Yemen se declara lista para entrar en la guerra y amenaza con cerrar Bab el-Mandeb
Ansarollah declara estar en “máxima alerta” y dispuesta a tomar el control del segundo estrecho estratégico de Oriente Medio, que conecta el mar Rojo con el golfo de Adén.
El movimiento yemení Ansarrolah —popularmente conocidos como hutíes en occidente—, anunció este jueves que está preparado para tomar el control del estrecho de Bab el-Mandeb, según la agencia iraní Tasnim. Bab el-Mandeb es una de las rutas marítimas más importantes del mundo, y los aliados yemeníes del Eje de la Resistencia controlan las zonas más importantes del país que permiten amenazar el tráfico marítimo en la zona, respondiendo a la escalada de la agresión de Estados Unidos e Israel contra Irán. Una fuente cercana a las autoridades yemeníes señala que el Movimiento Ansarrollah se mantiene en “estado de máxima alerta” y “dispuesta a intervenir directamente si la evolución del conflicto así lo requiere”. “Si hay necesidad de controlar el estrecho de Bab el-Mandeb para castigar aún más al enemigo, los héroes de Ansarollah están plenamente preparados para desempeñar un papel clave”, afirmó la fuente a Tasnim, subrayando que el las fuerzas armadas yemeníes ya han demostrado en el pasado que cerrar el estrecho es “una tarea fácil” para ellos.
La advertencia se produce mientras Estados Unidos e Israel atacan a Irán, y el país persa, en respuesta, mantiene el bloqueo de facto en el estrecho de Ormuz, por donde circula una quinta parte del petróleo mundial y hasta un 40% del petróleo disponible para la venta, según algunos expertos. Una fuente militar iraní citada por Tasnim advirtió que “si el enemigo decide tomar medidas provocadoras en el sur de Irán, podrían abrirse nuevos frentes que lo sorprenderán”. “Si el enemigo quiere actuar por tierra en las islas iraníes o en cualquier otro lugar de nuestras tierras, o infligir costes a Irán con movimientos navales en el Golfo Pérsico y el mar de Omán, le abriremos otros frentes como sorpresa para que su acción no solo no le beneficie sino que duplique sus costes”, señalaba la fuente.
El estrecho de Bab el-Mandeb, que conecta el mar Rojo con el golfo de Adén, es considerado un punto crítico para el comercio marítimo internacional, especialmente para el transporte de hidrocarburos y mercancías entre Asia, África y Europa. Un eventual cierre o control militar de esta vía tendría impactos inmediatos en las cadenas de suministro internacionales y en los precios energéticos, sumándose al bloqueo de Ormuz que ya ha disparado la inflación mundial y llevado a la OCDE a recortar sus previsiones de crecimiento. La posibilidad de que ambas arterias principales del comercio marítimo en la estratégica zona de Asia Occidental queden bajo amenaza simultánea configura un escenario de estrangulamiento de las rutas energéticas internacionales prácticamente sin precedentes, con implicaciones directas para Europa, Asia y todas las economías dependientes del crudo.
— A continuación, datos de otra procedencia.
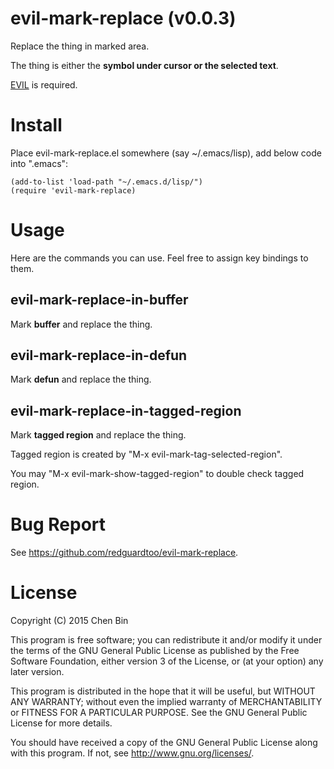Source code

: * evil-mark-replace (v0.0.3)
Replace the thing in marked area.

The thing is either the *symbol under cursor or the selected text*.

[[https://gitorious.org/evil/pages/Home][EVIL]] is required.

* Install
Place evil-mark-replace.el somewhere (say ~/.emacs/lisp), add below code into ".emacs":

#+begin_src elisp
(add-to-list 'load-path "~/.emacs.d/lisp/")
(require 'evil-mark-replace)
#+end_src

* Usage
Here are the commands you can use. Feel free to assign key bindings to them.
** evil-mark-replace-in-buffer
Mark *buffer* and replace the thing.
** evil-mark-replace-in-defun
   Mark *defun* and replace the thing.
** evil-mark-replace-in-tagged-region
Mark *tagged region* and replace the thing.

Tagged region is created by "M-x evil-mark-tag-selected-region".

You may "M-x evil-mark-show-tagged-region" to double check tagged region.
* Bug Report
See [[https://github.com/redguardtoo/evil-mark-replace]].

* License
Copyright (C) 2015 Chen Bin

This program is free software; you can redistribute it and/or modify it under the terms of the GNU General Public License as published by the Free Software Foundation, either version 3 of the License, or (at your option) any later version.

This program is distributed in the hope that it will be useful, but WITHOUT ANY WARRANTY; without even the implied warranty of MERCHANTABILITY or FITNESS FOR A PARTICULAR PURPOSE. See the GNU General Public License for more details.

You should have received a copy of the GNU General Public License along with this program. If not, see [[http://www.gnu.org/licenses/]].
La advertencia de Ansarollah se inscribe en la estrategia del Eje de la Resistencia de abrir múltiples frentes para responder a la ofensiva militar conjunta de Estados Unidos e Israel contra Irán. Desde octubre de 2023, Yemen ha implementado un bloqueo marítimo en el mar Rojo contra embarcaciones vinculadas a Israel, ejecutando más de 100 ataques que causaron un impacto considerable en la economía israelí y en sus aliados. La escalada actual, con la amenaza de controlar Bab el-Mandeb, evidencia que el conflicto trasciende las fronteras de Irán y se convierte en una disputa por el control de los pasos más sensibles. Mientras Washington y Tel Aviv intensifican su agresión, los países y grupos que apoyan a Irán recuerdan que cuentan con la capacidad para golpear los intereses económicos de las potencias occidentales en sus puntos más vulnerables, transformando una guerra de bombardeos localizada en una confrontación asimétrica de desgaste a escala global.